When she asked who the artist was, the entertainer waxed on about the brilliance of this man from Canada whose work from the 1920s to the mid-1930s defined his country's image as the great, unspoiled frozen North. But whose reputation is unknown south of the Canadian border.

Harris, who died in 1970, turned to abstract expressionism later in life, but this exhibition focuses strictly on his Canada-defining landscapes.

After concluding the artist was someone U.S. arts patrons needed to know about, Philbin approached Martin about curating a show.

"The first response in my mind was, 'Of course not,'" he recalled. "But then I thought, well, I do know a lot about him."

But the deciding factor, he said with a robust laugh, was when he realized, "Nobody else is going to do it."

Technically, Martin had curated one other exhibition, of his personal collection at Las Vegas' Bellagio Hotel in 2001. But he said that didn't count. "It's easy to curate your own collection. You just put 'em all in a museum."

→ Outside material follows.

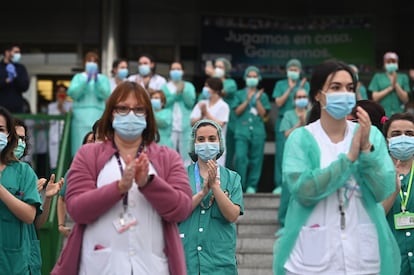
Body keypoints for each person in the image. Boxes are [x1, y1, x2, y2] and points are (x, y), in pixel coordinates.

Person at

With help from Hammer curator Cynthia Burlingham and Art Gallery of Ontario curator Andrew Hunter, he spent three years putting this show together.

It was no easy task given that the paintings came from museums all over Canada that were not anxious to loan their most iconic treasures.

The result, Hammer officials say, is that these 32 paintings have never been seen in one show before and likely never will be again.

"Steve was not invited to curate this because he's a celebrity," Philbin said. "However, I have to admit that because he's Steve Martin I think it gave us access to works that we might not have gotten otherwise."